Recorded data
********************
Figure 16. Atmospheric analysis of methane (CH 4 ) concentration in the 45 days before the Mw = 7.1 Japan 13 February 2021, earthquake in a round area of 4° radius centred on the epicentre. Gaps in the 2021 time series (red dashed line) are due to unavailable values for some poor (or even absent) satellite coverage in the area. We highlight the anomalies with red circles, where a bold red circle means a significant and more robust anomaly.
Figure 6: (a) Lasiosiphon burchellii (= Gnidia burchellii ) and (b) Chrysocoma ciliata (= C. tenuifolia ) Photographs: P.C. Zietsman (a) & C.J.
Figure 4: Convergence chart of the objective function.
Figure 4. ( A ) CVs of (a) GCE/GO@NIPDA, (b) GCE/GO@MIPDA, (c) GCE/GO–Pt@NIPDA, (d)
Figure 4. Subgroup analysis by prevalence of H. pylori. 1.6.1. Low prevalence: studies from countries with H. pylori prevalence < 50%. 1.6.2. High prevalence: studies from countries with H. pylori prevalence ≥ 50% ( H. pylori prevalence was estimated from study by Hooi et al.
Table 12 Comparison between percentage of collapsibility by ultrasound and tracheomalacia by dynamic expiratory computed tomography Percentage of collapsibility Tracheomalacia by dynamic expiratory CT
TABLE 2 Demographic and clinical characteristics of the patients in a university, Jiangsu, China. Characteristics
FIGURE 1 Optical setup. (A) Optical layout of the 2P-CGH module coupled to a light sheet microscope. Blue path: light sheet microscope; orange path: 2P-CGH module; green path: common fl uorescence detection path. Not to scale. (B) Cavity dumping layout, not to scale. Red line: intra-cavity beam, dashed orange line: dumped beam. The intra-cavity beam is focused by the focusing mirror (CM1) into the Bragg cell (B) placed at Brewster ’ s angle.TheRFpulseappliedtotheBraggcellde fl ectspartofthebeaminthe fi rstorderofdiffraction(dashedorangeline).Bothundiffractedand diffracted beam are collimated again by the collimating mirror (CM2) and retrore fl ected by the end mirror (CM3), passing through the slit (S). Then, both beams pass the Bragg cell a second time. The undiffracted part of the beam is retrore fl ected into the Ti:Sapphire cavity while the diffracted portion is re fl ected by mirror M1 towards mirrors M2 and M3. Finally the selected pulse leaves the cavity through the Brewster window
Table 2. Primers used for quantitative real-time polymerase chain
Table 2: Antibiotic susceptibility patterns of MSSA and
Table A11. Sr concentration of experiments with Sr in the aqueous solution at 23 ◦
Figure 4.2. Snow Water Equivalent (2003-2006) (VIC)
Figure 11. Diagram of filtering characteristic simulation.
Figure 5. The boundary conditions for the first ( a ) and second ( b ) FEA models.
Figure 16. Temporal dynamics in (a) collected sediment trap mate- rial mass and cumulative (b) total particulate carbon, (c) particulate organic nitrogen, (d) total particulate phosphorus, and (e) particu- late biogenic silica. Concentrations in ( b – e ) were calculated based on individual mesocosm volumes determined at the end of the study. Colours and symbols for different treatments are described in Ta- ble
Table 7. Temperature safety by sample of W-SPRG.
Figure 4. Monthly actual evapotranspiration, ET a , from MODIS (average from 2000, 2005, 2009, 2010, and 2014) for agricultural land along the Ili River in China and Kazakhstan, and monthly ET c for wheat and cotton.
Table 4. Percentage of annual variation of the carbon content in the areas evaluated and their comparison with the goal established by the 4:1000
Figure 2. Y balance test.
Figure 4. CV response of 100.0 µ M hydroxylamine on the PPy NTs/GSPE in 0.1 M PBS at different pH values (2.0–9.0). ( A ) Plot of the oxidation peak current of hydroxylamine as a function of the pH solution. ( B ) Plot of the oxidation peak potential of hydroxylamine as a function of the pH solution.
********************
_EXERCISE GOAL_.
Find the lines above that hold "solution", then copy each of them.

_ANSWER SECTION_.
Table A11. Sr concentration of experiments with Sr in the aqueous solution at 23 ◦
Figure 4. CV response of 100.0 µ M hydroxylamine on the PPy NTs/GSPE in 0.1 M PBS at different pH values (2.0–9.0). ( A ) Plot of the oxidation peak current of hydroxylamine as a function of the pH solution. ( B ) Plot of the oxidation peak potential of hydroxylamine as a function of the pH solution.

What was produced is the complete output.